The investigation is now in the hands of Virginia State Police, a special prosecutor in Fauquier County, and a special investigative grand jury. But many people in Culpeper say the investigation is taking too long.

"I think it's a coverup," said Patricia Wise, a Culpeper resident as she walked past the site of the shooting Tuesday morning.


State Police say the officer, who's name has not been released, was responding to a report of a suspicious person sitting in a car in the Epiphany Catholic School parking lot. When the officer asked 54-year-old Patricia Cook for identification, she rolled up her window catching the officers arm inside, then drove off. Police say she was dragging him down the street when he opened fire. But at least one eye witness says that account is incorrect.

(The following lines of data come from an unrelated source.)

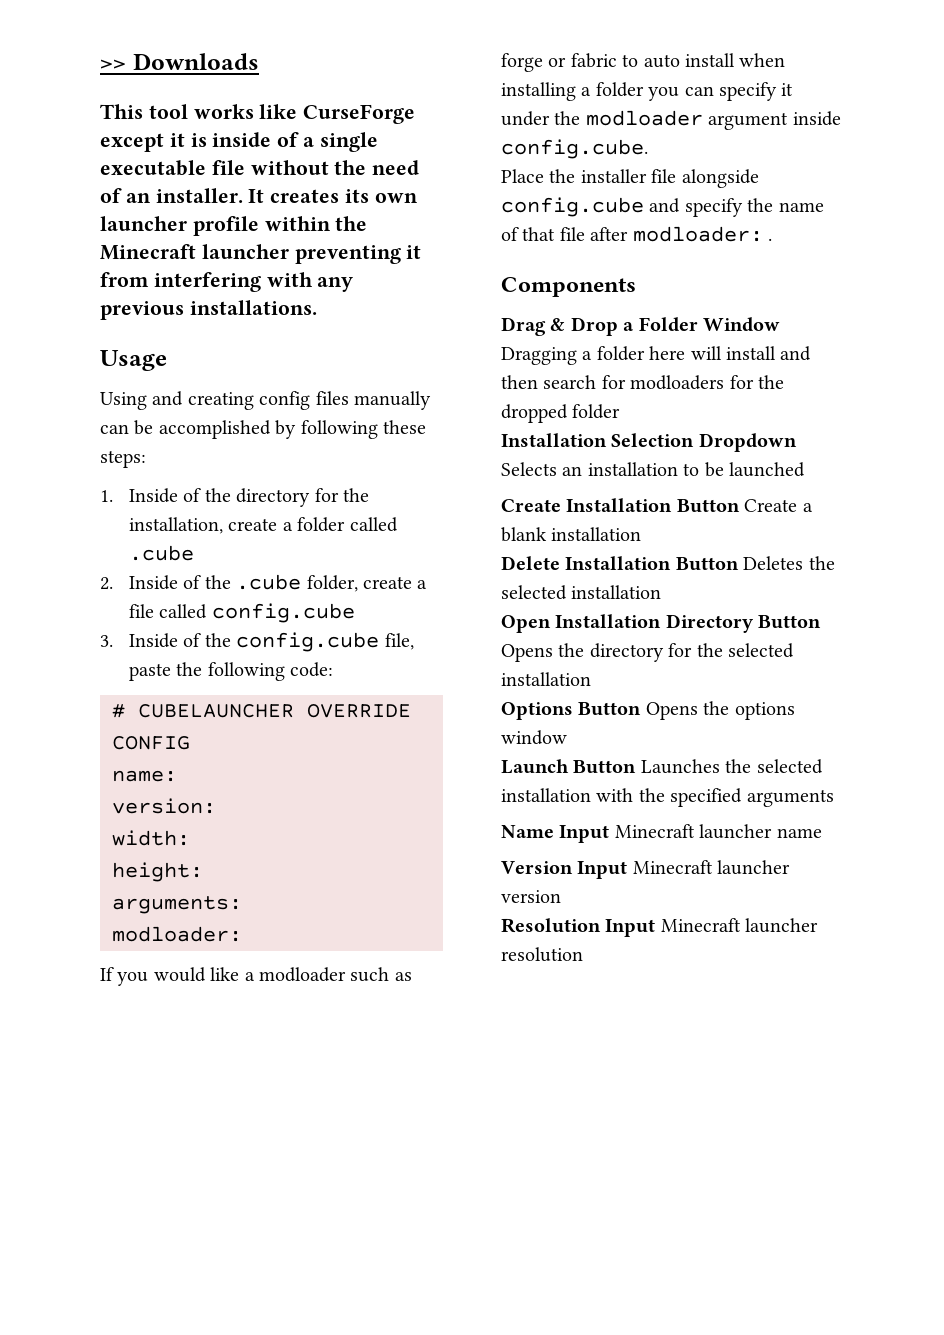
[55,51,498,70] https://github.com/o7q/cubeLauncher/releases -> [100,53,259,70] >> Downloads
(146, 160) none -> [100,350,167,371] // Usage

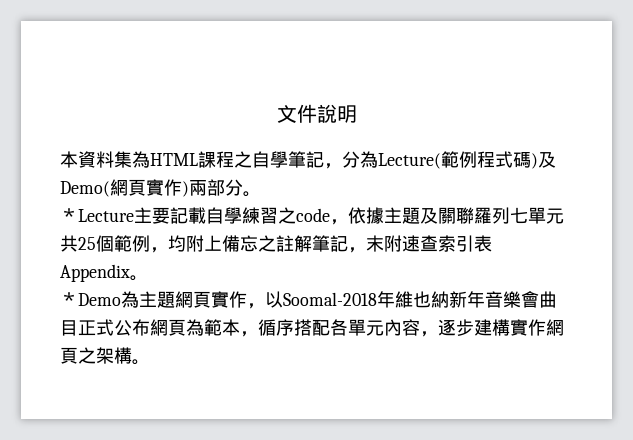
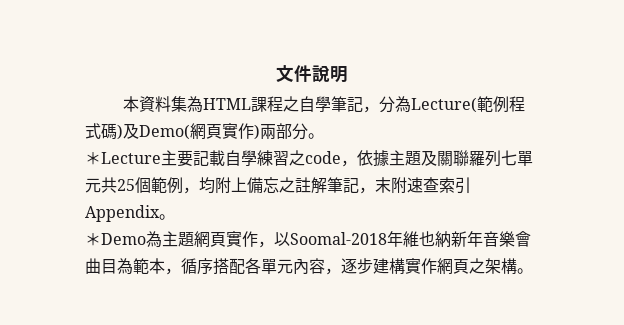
[474,235,492,252] 表 -> (471, 185) none
[78,319,186,336] 正式公布網頁 -> (117, 266) none

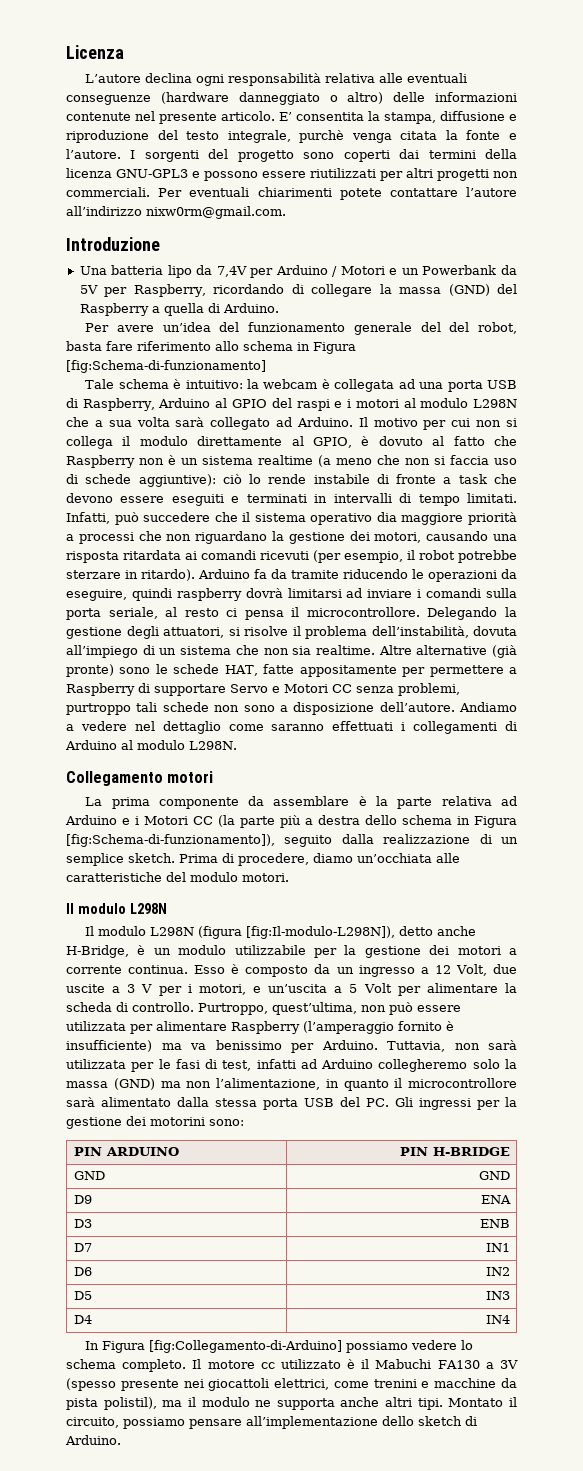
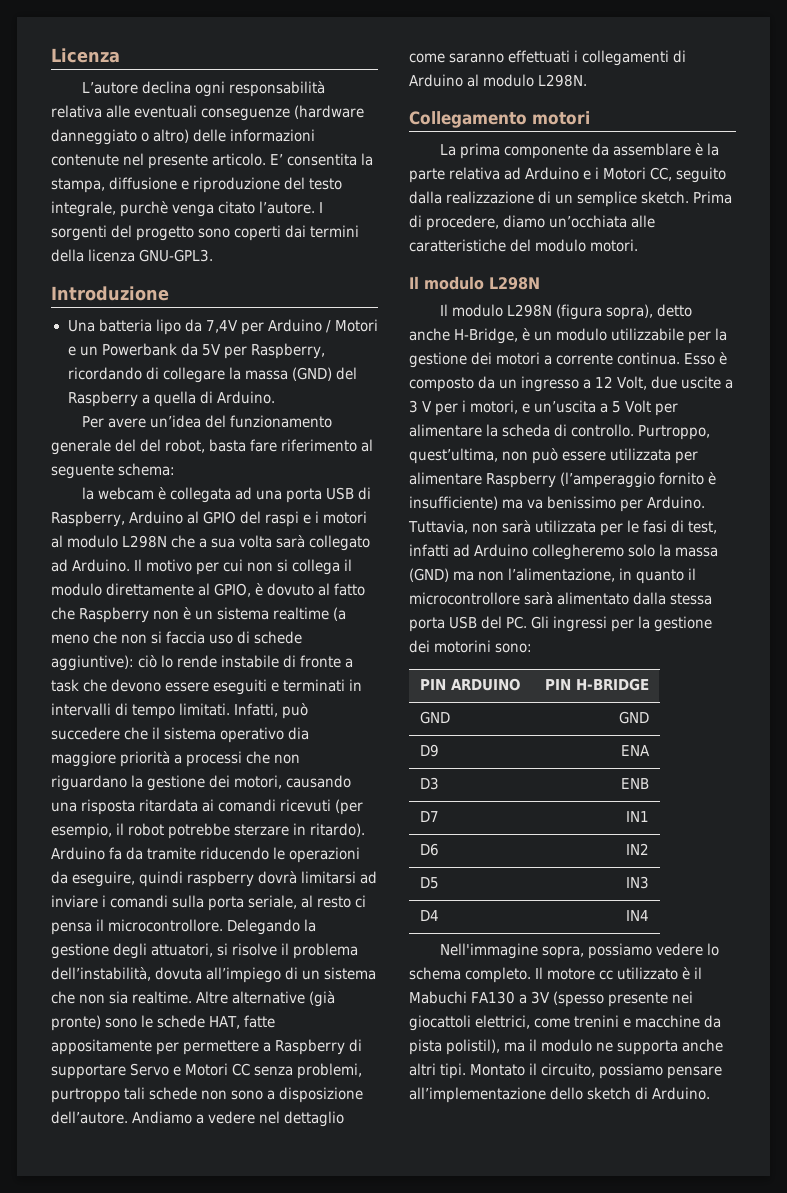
[400,130,517,140] citata la fonte e -> [218,201,256,214] citato
[116,168,518,181] [66,187,517,200] [66,206,286,219] GNU-GPL3 e possono essere riutilizzati per altri progetti non commerciali. Per eventuali chiarimenti potete contattare l’autore all’indirizzo nixw0rm@gmail.com. -> [139,249,214,262] GNU-GPL3.
[215,341,356,354] [66,360,266,373] [85,379,243,389] allo schema in Figura [fig:Schema-di-funzionamento] // Tale schema è intuitivo: -> [361,439,374,452] [51,463,176,479] al seguente schema: //
[193,815,517,828] [66,834,275,847] CC (la parte più a destra dello schema in Figura [fig:Schema-di-funzionamento]), -> [650,167,673,181] CC,
[246,926,396,939] [fig:Il-modulo-L298N]), -> [606,304,654,320] sopra),
[85,1340,343,1353] In Figura [fig:Collegamento-di-Arduino] -> [439,943,584,959] Nell'immagine sopra,

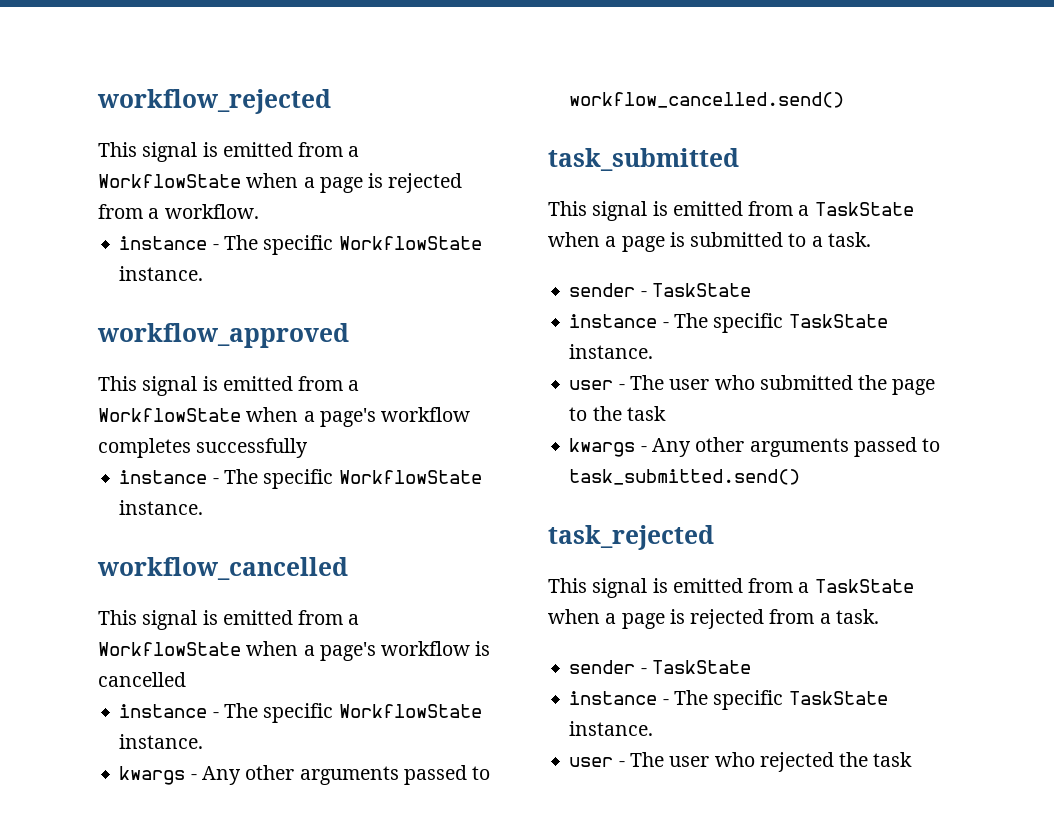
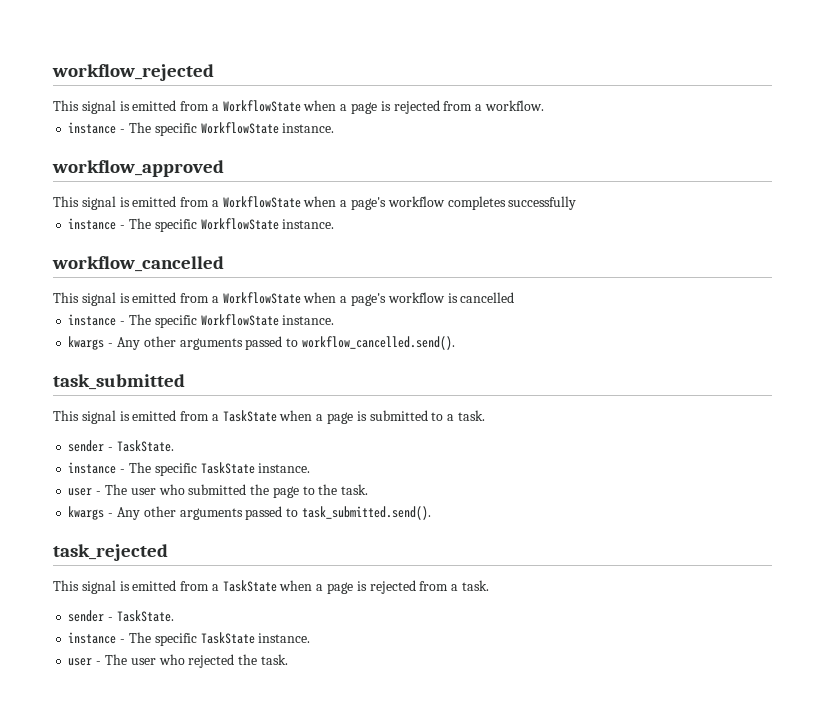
[569,92,845,108] workflow_cancelled.send() -> [301,336,455,350] workflow_cancelled.send().
[651,283,751,297] TaskState -> [116,440,174,452] TaskState.
[626,406,666,421] [569,437,941,457] [569,469,801,485] task // kwargs - Any other arguments passed to task_submitted.send() -> [341,484,369,495] [68,506,431,520] task. // kwargs - Any other arguments passed to task_submitted.send().
[651,660,751,674] TaskState -> [116,610,174,622] TaskState.
[873,752,913,767] task -> [260,654,288,665] task.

"The window was halfway up. He said stop or I will shoot. I didn't think he was going to do it. But she got the window all the way up and that's when he shot her," said Kris Buchele.


So far, no charges have been filed against the officer. He is still on paid administrative leave pending the outcome of the investigation. The only thing the town spokesman will say is that: ""The investigation is in the hands of a special prosecutor and the state police. Like everyone, we await the results of that investigation."


That response doesn't sit will with James Jennings, a Culpeper resident and retired elementary school teacher.


"Something just doesn't add up. How could this woman, who is a retired homemakers and who was unarmed, how could she be shot to death in a church school parking lot?" asked Jennings.


Last week, Jennings started a "Justice for Patricia Cook" Facebook page. He's also started an online petition requesting that criminal charges be filed against the officer. So far, he's received almost 350 signatures.



"Our primary focus is to ensure that all the details, evidence, and eyewitness accounts are brought out into the open," said Jennings. "This should not be closed-door investigation."



But other people in town, like Wayne Rinker, say Jenning's is causing more harm than good.



"I think people should just be patient and let the judicial system run it's course," said Rinker.


Virginia State Police haven't given any timeframe as to when their investigation will be complete. The special prosecutor in Fauqier County says it will be the end of June at the earliest before the grand jury has reached a decision.